Dumann asserts eight causes of action under New York law, all seeking to make it whole for the damages it allegedly suffered that arise out three failures on Faust’s part: to (1) make allegedly-required capital contributions; (2) fulfill the Departure Meeting Promise; and (3) abide by the six-months’ notice provision before departing the company. Dumann claims that its losses involving these three alleged wrongs are, respectively, $494,986.98, $600,000, and $400,000. Upon review of the Amended Complaint and the arguments made in the submissions on the motion to dismiss, the Court finds that the current dispute is highly fact-intensive and not appropriate for dismissal at the pleading stage. Dumann has met its burden under Rule 8 of the Federal Rules of Civil Procedure in stating facts that, accepted as true for the purposes of this motion and “draw[ing] all reasonable inferences in [Dumann’s] favor,” id., plausibly support its claims for relief.

For example, Dumann’s claim for breach of the Operating Agreement because of Faust’s alleged failure to fund his share of capital contributions survives at the pleading stage. According to Dumann, Du, Luk, and Faust each had a contractual duty to fund a third of the capital for Dumann. The obligation for this contribution is contained in Article III, § 5 of the Operating Agreement, which states that Faust “shall be personally liable for the payment of his Capital Contribution----” (Operating Agreement Art. Ill, § 5.) Dumann further alleges that Faust had an obligation to contribute $494,986.98 of capital, but failed to make any contribution. Accordingly, the Court finds that Dumann has alleged sufficient facts to make this claim plausible.

As another example, with regard to Faust’s alleged improper departure, the Operating Agreement required Faust to either receive the consent of Du and Luk or provide written notice six months before his departure. {See Operating Agreement Art. Ill, § 10.) This provision also states that if breached, “then the withdrawing member may be liable for damages as a result thereof.” {Id.) Dumann alleges that Faust failed to procure the requisite consent or provide the mandatory notice. {See Am. Compl. ¶ 17 (“On March 8, 2009 Faust withdrew from Dumann without the consent of the other two Members and without providing six months advanced notice in writing.”).) Dumann contends that this breach of the Operating Agreement caused it $400,000 in lost revenue. {See Opp.
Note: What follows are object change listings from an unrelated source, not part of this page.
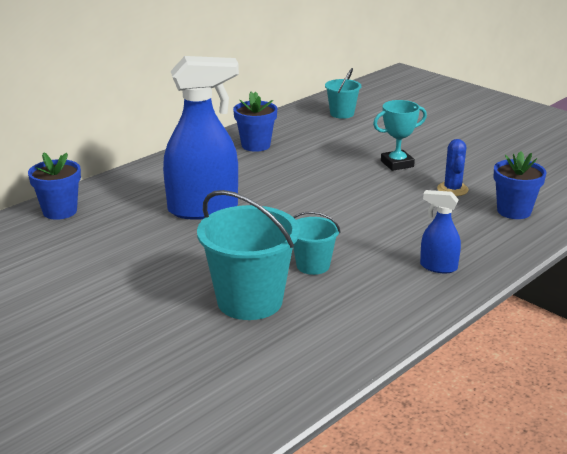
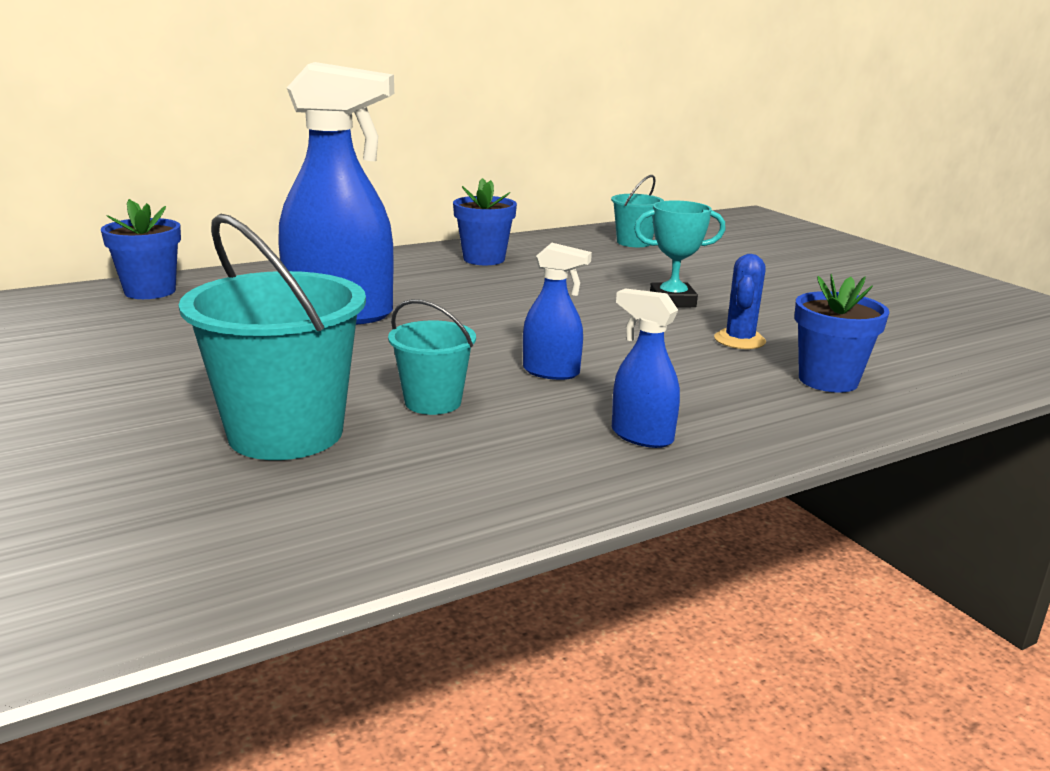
camera: 15 degrees right, 5 degrees down
(363, 232) = (551, 372): none -> blue spray bottle

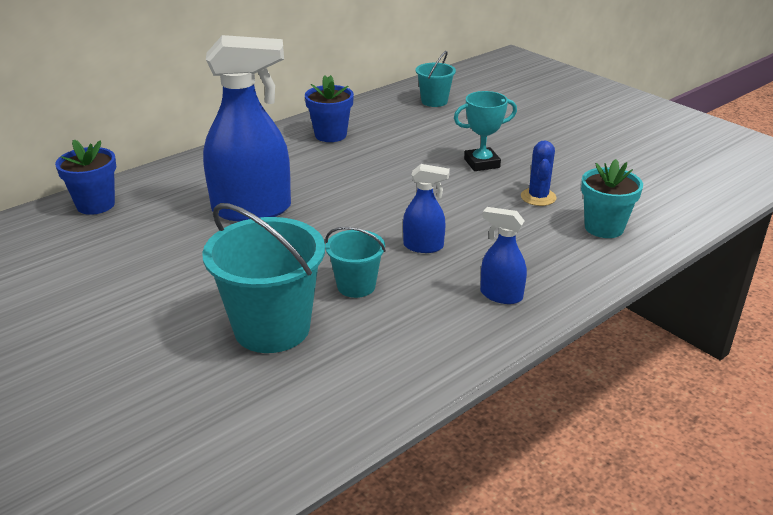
camera: 10 degrees left, 10 degrees up
(828, 380) = (604, 228): blue flower pot -> turquoise flower pot

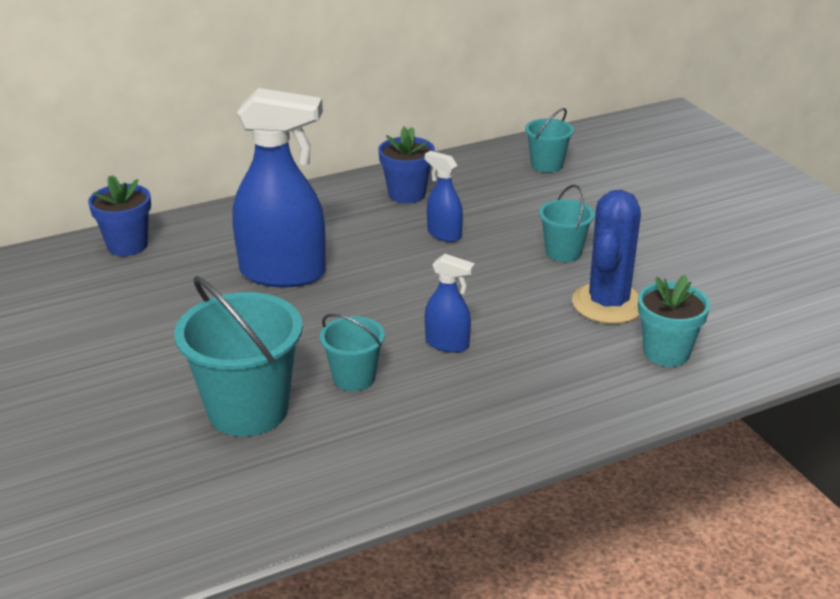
camera: 15 degrees right, 0 degrees up
(482, 163) = (563, 252): turquoise trophy -> turquoise bucket
(500, 295) = (504, 414): blue spray bottle -> blue spray bottle (444, 234)
(538, 197) = (608, 304): blue cactus -> blue cactus, size x1.74

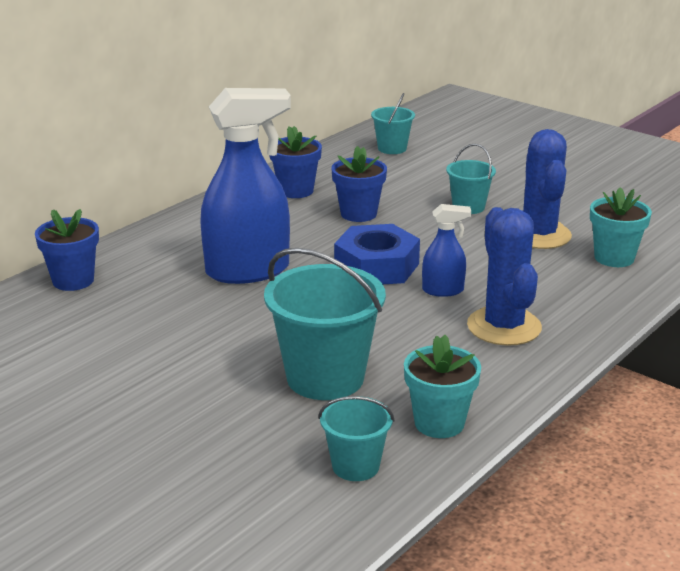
camera: 25 degrees left, 5 degrees down
(306, 493) = (439, 423): none -> turquoise flower pot
(354, 378) = (391, 332): turquoise bucket -> turquoise bucket (355, 466)
(407, 299) = (376, 266): none -> blue nut
(444, 234) = (358, 214): blue spray bottle -> blue flower pot
(470, 403) = (504, 327): none -> blue cactus

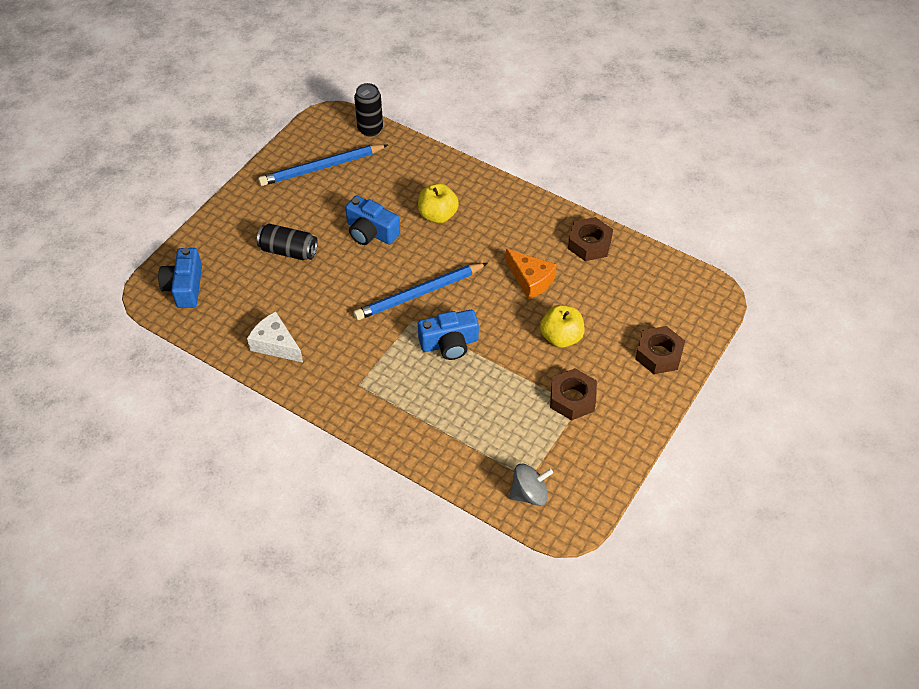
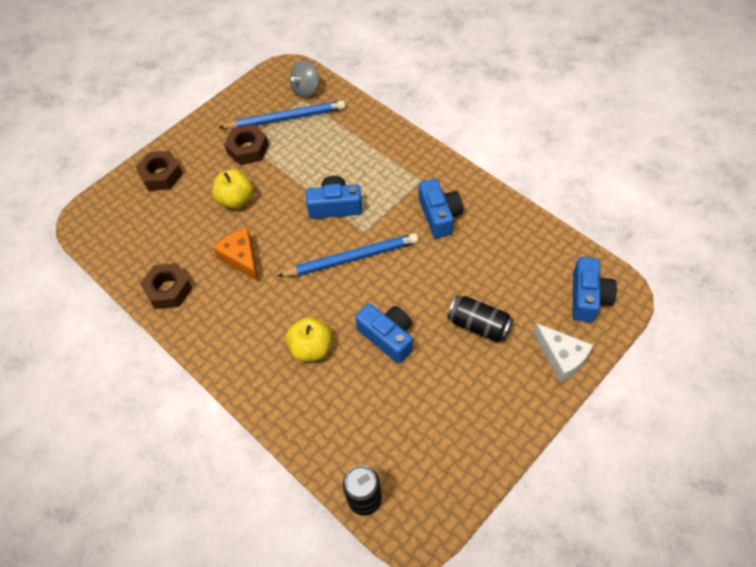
camera: 165 degrees left, 5 degrees up
(275, 344) = (494, 225): white cheese -> white cheese (561, 357)
(322, 167) = (434, 441): blue pencil -> blue pencil (285, 118)
(334, 347) = (439, 215): none -> blue camera
(529, 494) = (306, 89): grey spinning top -> grey spinning top turned 45 degrees counterclockwise

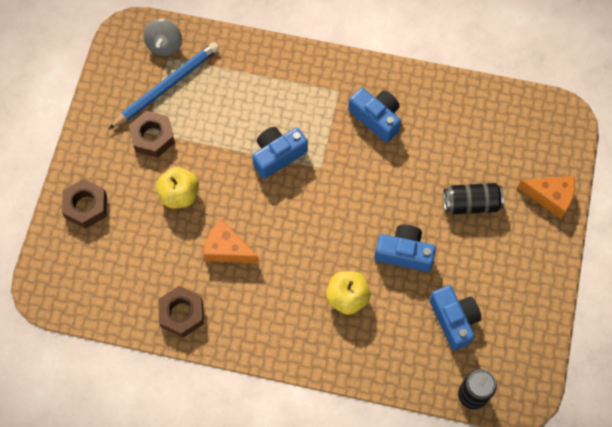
camera: 35 degrees left, 10 degrees up
(351, 258) = (326, 198): blue pencil -> none
(561, 357) = (550, 197): white cheese -> orange cheese
(588, 297) = (541, 133): blue camera -> blue camera (454, 320)

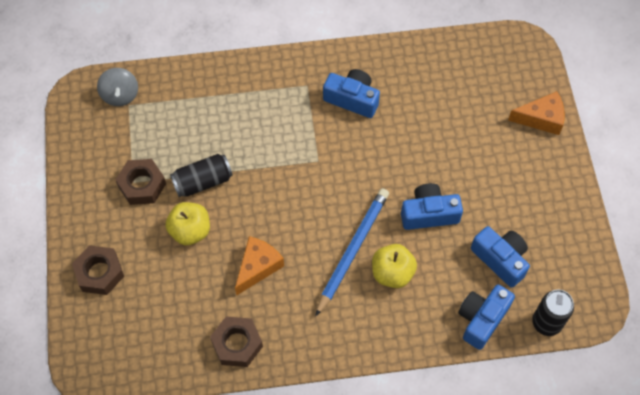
camera: 20 degrees left, 5 degrees down
(166, 86) = (137, 133): blue pencil -> blue pencil (352, 250)
(227, 249) = (258, 267): orange cheese -> orange cheese turned 120 degrees clockwise
(278, 155) = (272, 163): blue camera -> blue camera (482, 319)
(471, 203) = (472, 148): black can -> black can (203, 182)

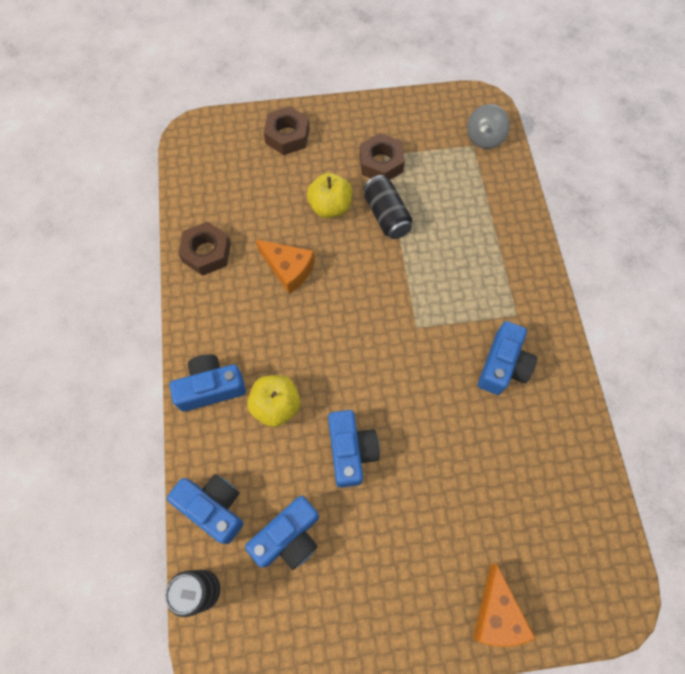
camera: 90 degrees right, 5 degrees up
(120, 95) = (484, 138): grey spinning top -> grey spinning top turned 45 degrees counterclockwise
(352, 250) = (305, 363): blue pencil -> none
(377, 329) = (211, 387): none -> blue camera

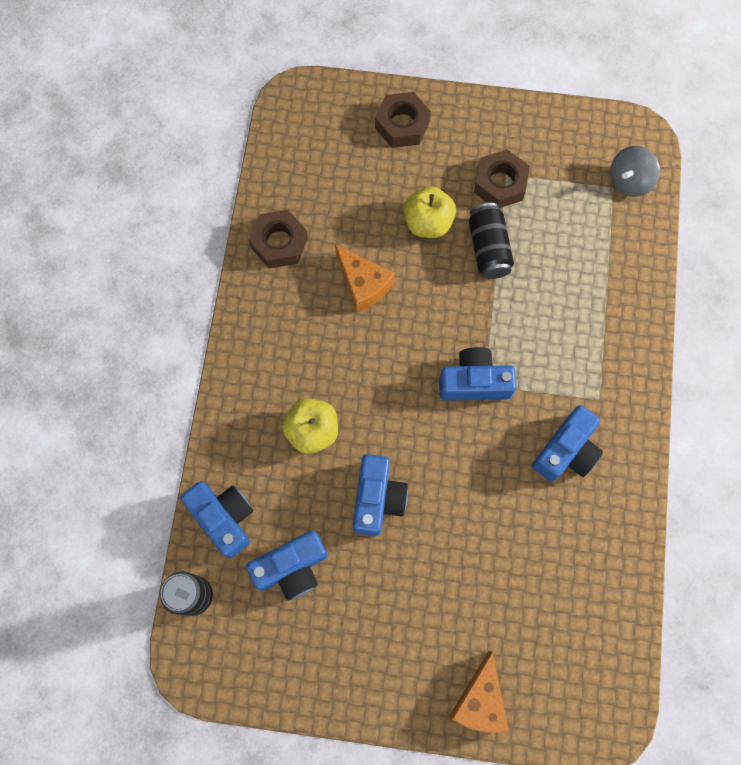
camera: 15 degrees right, 5 degrees up
(211, 387) = (249, 394): blue camera -> blue camera (474, 382)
Br. at 19.) Accordingly, the Court finds that Dumann states a plausible breach of contract claim, albeit with outstanding factual issues to be developed through discovery, and thus denies Faust’s motion to dismiss under Rule 12(b)(6).

II. ORDER

For the preceding reasons, it is hereby

ORDERED that the motion (Docket No. 20) of defendant Frederick Faust to dismiss the complaint of plaintiff Dumann Realty, LLC (“Dumann”) is DENIED; and it is further

ORDERED that Dumann is directed, by April 30, 2010, to further amend the complaint so as to add Mac Luk, Mr. Luk, and Profitechnie Capital Limited as parties to the action.

SO ORDERED. 
      
      . When reviewing a motion to dismiss under Rule 12(b)(7), the Court may consider documents and facts outside the pleadings. See Continental Kraft Corp. v. Euro-Asia Development Group, Inc., No. 97 CV 0619, 1997 WL 642350, at *6 (E.D.N.Y. Sept.8, 1997). Except where otherwise noted and provided for the purposes of the Court’s 12(b)(7) analysis, the facts below are taken from the Amended Complaint, and the documents attached to it or incorporated by reference. The Court accepts these facts as true for the purposes of ruling on a motion to dismiss. See Spool v. World Child Int’l Adoption Agency, 520 F.3d 178, 180 (2d Cir.2008). Other than where specifically referenced, no further citation to these sources will be made.
     
      
      . Upon reviewing the Initial Complaint and Faust’s initial motion to dismiss, the Court held a telephone conference with the parties on December 21, 2009, to address its concern that the Initial Complaint sought to enforce Faust’s purported personal obligations to repay the Lenders, yet did not join the Lenders to the action. The Court granted leave for Dumann to file an amended pleading, which the company represented would cure the defects raised by Faust and the Court.